━━━━━ Listed records
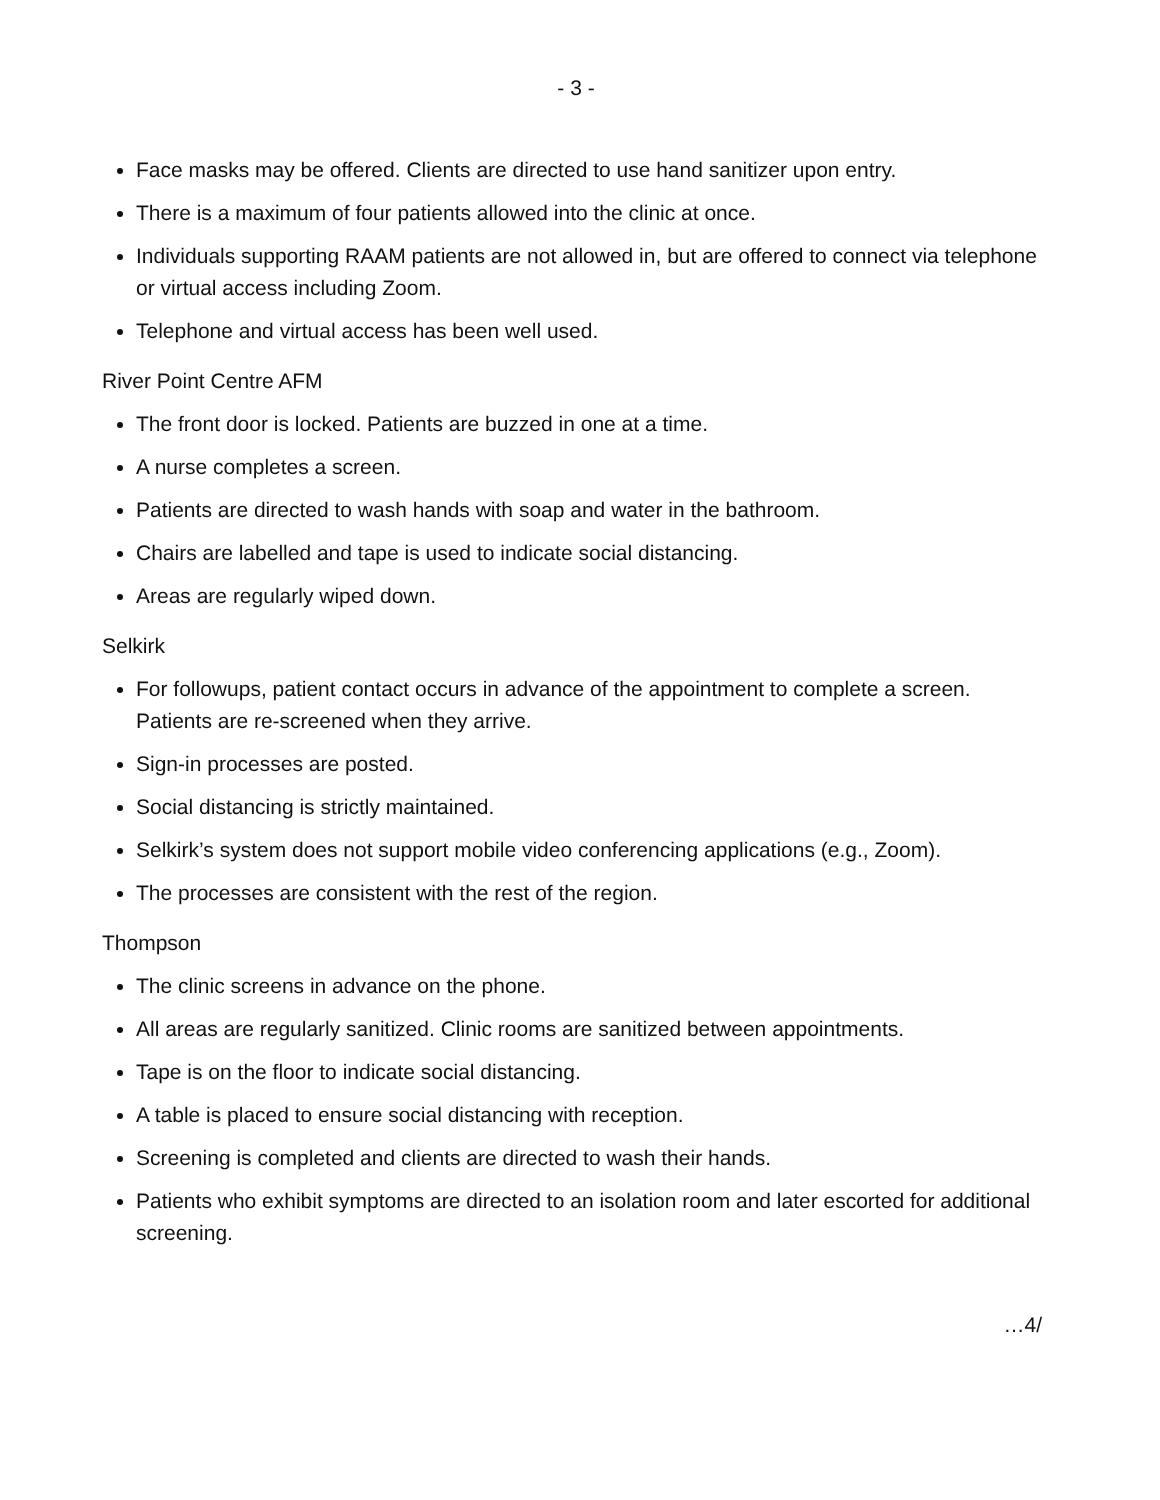- 3 -
Face masks may be offered. Clients are directed to use hand sanitizer upon entry.
There is a maximum of four patients allowed into the clinic at once.
Individuals supporting RAAM patients are not allowed in, but are offered to connect via telephone or virtual access including Zoom.
Telephone and virtual access has been well used.
River Point Centre AFM
The front door is locked. Patients are buzzed in one at a time.
A nurse completes a screen.
Patients are directed to wash hands with soap and water in the bathroom.
Chairs are labelled and tape is used to indicate social distancing.
Areas are regularly wiped down.
Selkirk
For followups, patient contact occurs in advance of the appointment to complete a screen. Patients are re-screened when they arrive.
Sign-in processes are posted.
Social distancing is strictly maintained.
Selkirk’s system does not support mobile video conferencing applications (e.g., Zoom).
The processes are consistent with the rest of the region.
Thompson
The clinic screens in advance on the phone.
All areas are regularly sanitized. Clinic rooms are sanitized between appointments.
Tape is on the floor to indicate social distancing.
A table is placed to ensure social distancing with reception.
Screening is completed and clients are directed to wash their hands.
Patients who exhibit symptoms are directed to an isolation room and later escorted for additional screening.
…4/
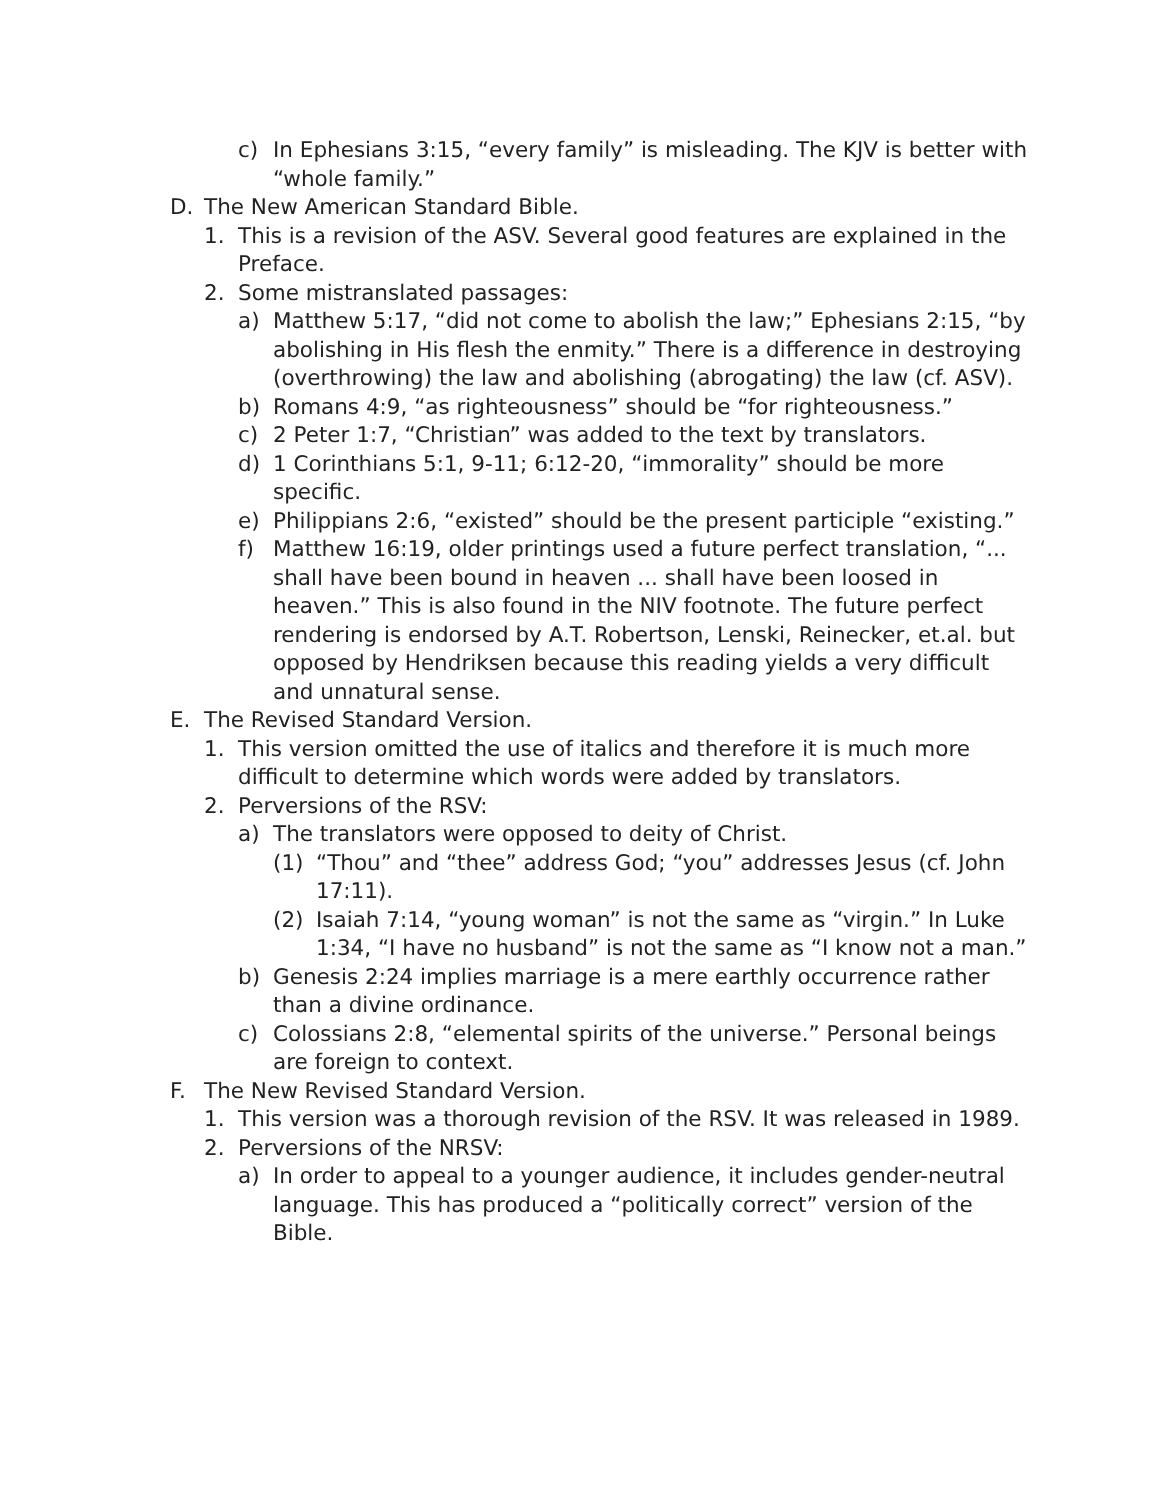c) In Ephesians 3:15, “every family” is misleading. The KJV is better with “whole family.”
D. The New American Standard Bible.
1. This is a revision of the ASV. Several good features are explained in the Preface.
2. Some mistranslated passages:
a) Matthew 5:17, “did not come to abolish the law;” Ephesians 2:15, “by abolishing in His flesh the enmity.” There is a difference in destroying (overthrowing) the law and abolishing (abrogating) the law (cf. ASV).
b) Romans 4:9, “as righteousness” should be “for righteousness.”
c) 2 Peter 1:7, “Christian” was added to the text by translators.
d) 1 Corinthians 5:1, 9-11; 6:12-20, “immorality” should be more specific.
e) Philippians 2:6, “existed” should be the present participle “existing.”
f) Matthew 16:19, older printings used a future perfect translation, “... shall have been bound in heaven ... shall have been loosed in heaven.” This is also found in the NIV footnote. The future perfect rendering is endorsed by A.T. Robertson, Lenski, Reinecker, et.al. but opposed by Hendriksen because this reading yields a very difficult and unnatural sense.
E. The Revised Standard Version.
1. This version omitted the use of italics and therefore it is much more difficult to determine which words were added by translators.
2. Perversions of the RSV:
a) The translators were opposed to deity of Christ.
(1) “Thou” and “thee” address God; “you” addresses Jesus (cf. John 17:11).
(2) Isaiah 7:14, “young woman” is not the same as “virgin.” In Luke 1:34, “I have no husband” is not the same as “I know not a man.”
b) Genesis 2:24 implies marriage is a mere earthly occurrence rather than a divine ordinance.
c) Colossians 2:8, “elemental spirits of the universe.” Personal beings are foreign to context.
F. The New Revised Standard Version.
1. This version was a thorough revision of the RSV. It was released in 1989.
2. Perversions of the NRSV:
a) In order to appeal to a younger audience, it includes gender-neutral language. This has produced a “politically correct” version of the Bible.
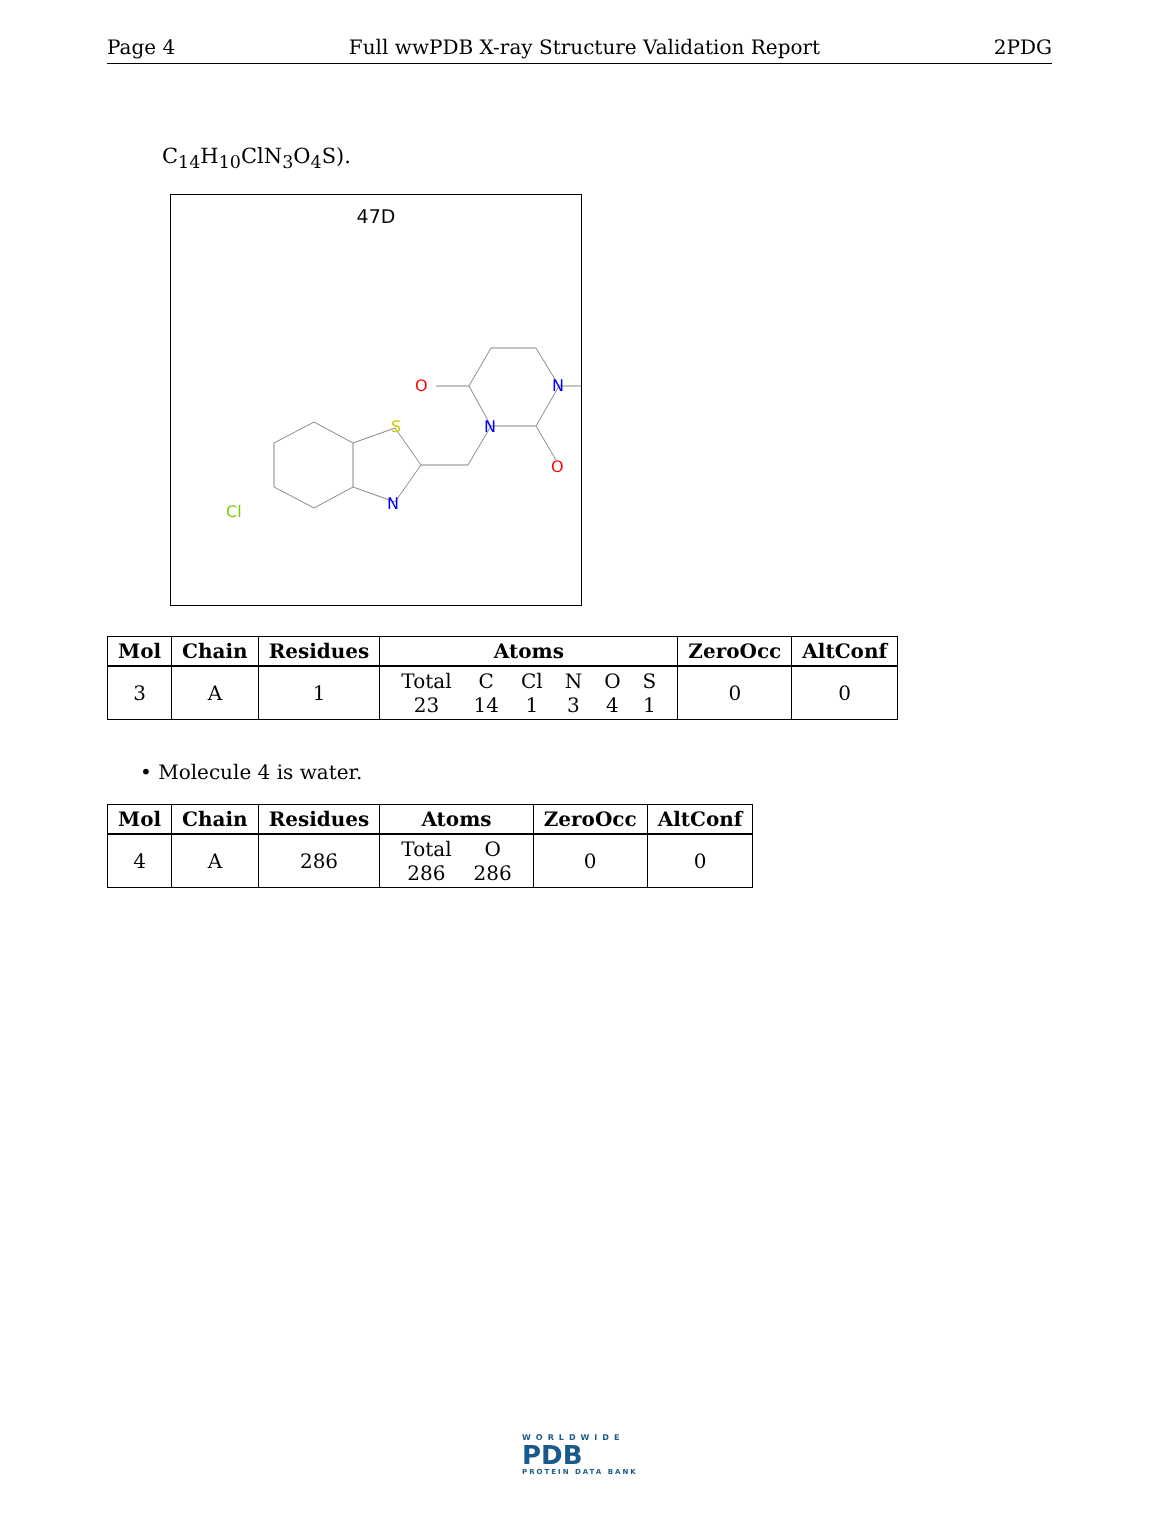Page 4 Full wwPDB X-ray Structure Validation Report 2PDG
C<sub>14</sub>H<sub>10</sub>ClN<sub>3</sub>O<sub>4</sub>S).
47D
S
N
N
N
O
O
Cl
| Mol | Chain | Residues | Atoms | ZeroOcc | AltConf |
| --- | --- | --- | --- | --- | --- |
| 3 | A | 1 | / Total / C / Cl / N / O / S / / 23 / 14 / 1 / 3 / 4 / 1 / | 0 | 0 |
• Molecule 4 is water.
| Mol | Chain | Residues | Atoms | ZeroOcc | AltConf |
| --- | --- | --- | --- | --- | --- |
| 4 | A | 286 | / Total / O / / 286 / 286 / | 0 | 0 |
WORLDWIDE
PDB
PROTEIN DATA BANK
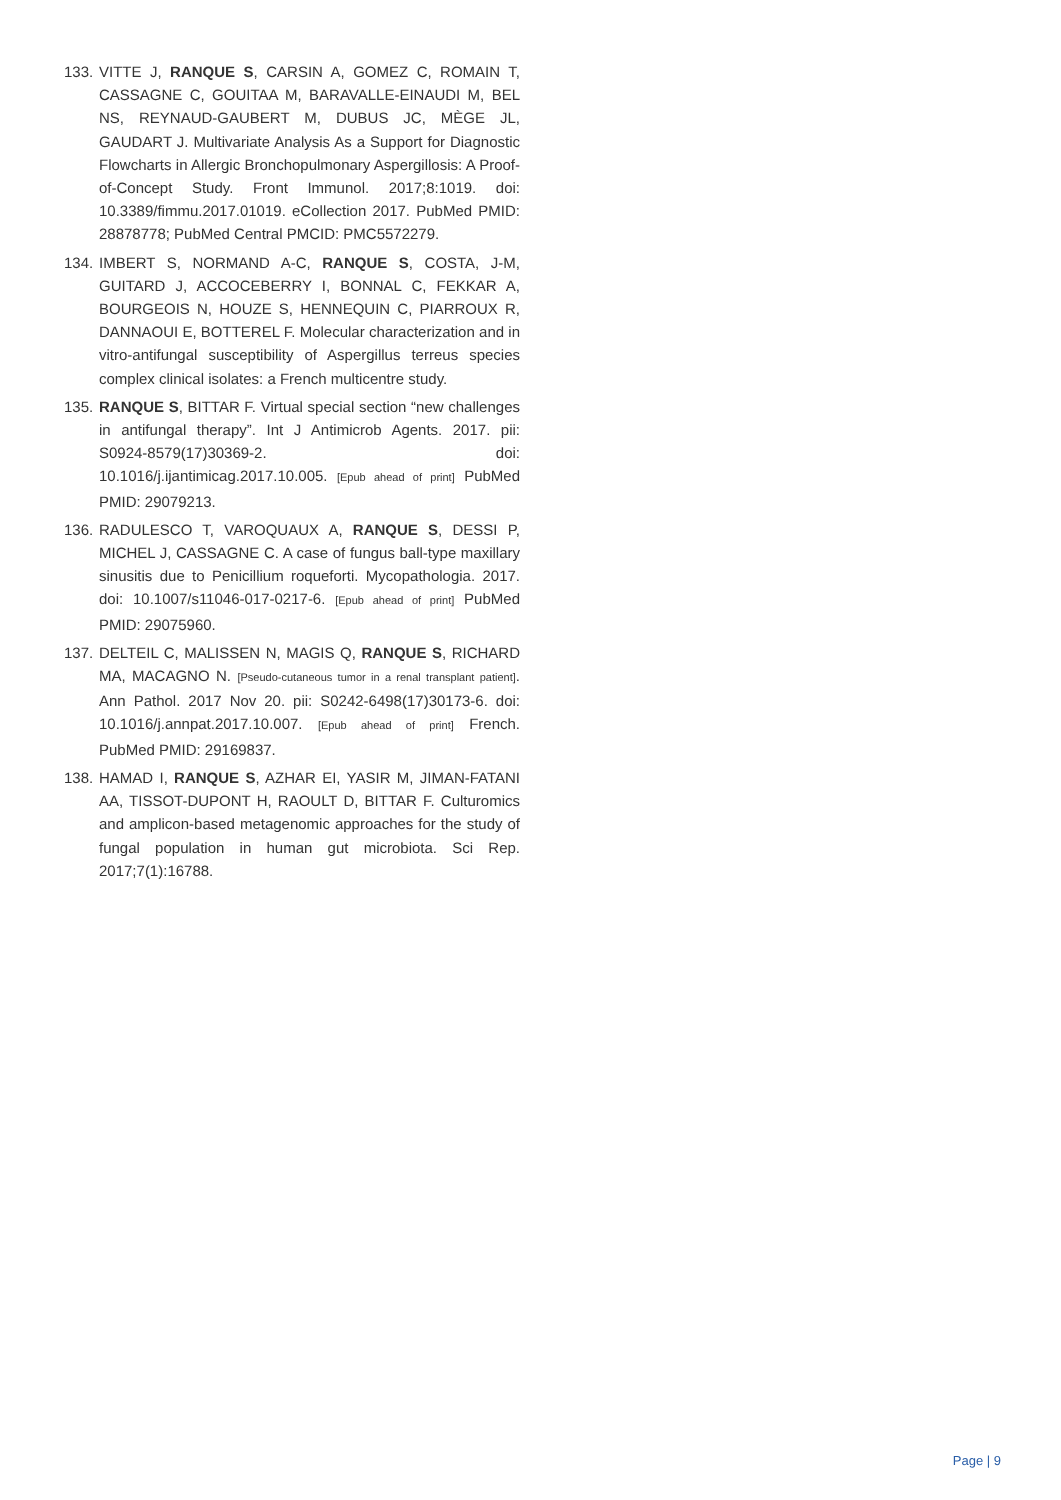133. VITTE J, RANQUE S, CARSIN A, GOMEZ C, ROMAIN T, CASSAGNE C, GOUITAA M, BARAVALLE-EINAUDI M, BEL NS, REYNAUD-GAUBERT M, DUBUS JC, MÈGE JL, GAUDART J. Multivariate Analysis As a Support for Diagnostic Flowcharts in Allergic Bronchopulmonary Aspergillosis: A Proof-of-Concept Study. Front Immunol. 2017;8:1019. doi: 10.3389/fimmu.2017.01019. eCollection 2017. PubMed PMID: 28878778; PubMed Central PMCID: PMC5572279.
134. IMBERT S, NORMAND A-C, RANQUE S, COSTA, J-M, GUITARD J, ACCOCEBERRY I, BONNAL C, FEKKAR A, BOURGEOIS N, HOUZE S, HENNEQUIN C, PIARROUX R, DANNAOUI E, BOTTEREL F. Molecular characterization and in vitro-antifungal susceptibility of Aspergillus terreus species complex clinical isolates: a French multicentre study.
135. RANQUE S, BITTAR F. Virtual special section “new challenges in antifungal therapy”. Int J Antimicrob Agents. 2017. pii: S0924-8579(17)30369-2. doi: 10.1016/j.ijantimicag.2017.10.005. [Epub ahead of print] PubMed PMID: 29079213.
136. RADULESCO T, VAROQUAUX A, RANQUE S, DESSI P, MICHEL J, CASSAGNE C. A case of fungus ball-type maxillary sinusitis due to Penicillium roqueforti. Mycopathologia. 2017. doi: 10.1007/s11046-017-0217-6. [Epub ahead of print] PubMed PMID: 29075960.
137. DELTEIL C, MALISSEN N, MAGIS Q, RANQUE S, RICHARD MA, MACAGNO N. [Pseudo-cutaneous tumor in a renal transplant patient]. Ann Pathol. 2017 Nov 20. pii: S0242-6498(17)30173-6. doi: 10.1016/j.annpat.2017.10.007. [Epub ahead of print] French. PubMed PMID: 29169837.
138. HAMAD I, RANQUE S, AZHAR EI, YASIR M, JIMAN-FATANI AA, TISSOT-DUPONT H, RAOULT D, BITTAR F. Culturomics and amplicon-based metagenomic approaches for the study of fungal population in human gut microbiota. Sci Rep. 2017;7(1):16788.
Page | 9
━━━━━━━━━━
Task objective:
Your answer must consist of every line in the listing that contains "BITTAR".

Response box:
135. RANQUE S, BITTAR F. Virtual special section “new challenges in antifungal therapy”. Int J Antimicrob Agents. 2017. pii: S0924-8579(17)30369-2. doi: 10.1016/j.ijantimicag.2017.10.005. [Epub ahead of print] PubMed PMID: 29079213.
138. HAMAD I, RANQUE S, AZHAR EI, YASIR M, JIMAN-FATANI AA, TISSOT-DUPONT H, RAOULT D, BITTAR F. Culturomics and amplicon-based metagenomic approaches for the study of fungal population in human gut microbiota. Sci Rep. 2017;7(1):16788.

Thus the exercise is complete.